• **RECORDS PROVIDED**
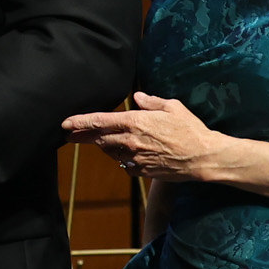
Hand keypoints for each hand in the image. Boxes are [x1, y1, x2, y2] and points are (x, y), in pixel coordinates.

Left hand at [62, 91, 218, 181]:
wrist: (202, 157)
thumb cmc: (190, 129)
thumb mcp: (172, 107)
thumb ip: (151, 102)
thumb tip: (137, 97)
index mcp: (135, 122)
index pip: (99, 121)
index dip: (79, 123)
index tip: (65, 124)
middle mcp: (130, 141)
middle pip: (98, 139)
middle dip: (82, 136)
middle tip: (70, 134)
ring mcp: (134, 158)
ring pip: (110, 152)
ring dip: (105, 146)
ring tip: (103, 141)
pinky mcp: (141, 171)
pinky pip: (124, 165)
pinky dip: (122, 158)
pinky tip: (129, 153)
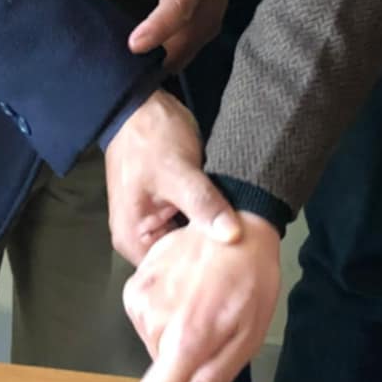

• **WHAT TO DO**
When a line in the listing has the word "thumb", return that line.

• **SOLUTION**
thumb cmc: (190, 129)
thumb mcp: (172, 107)
thumb ip: (151, 102)
thumb tip: (137, 97)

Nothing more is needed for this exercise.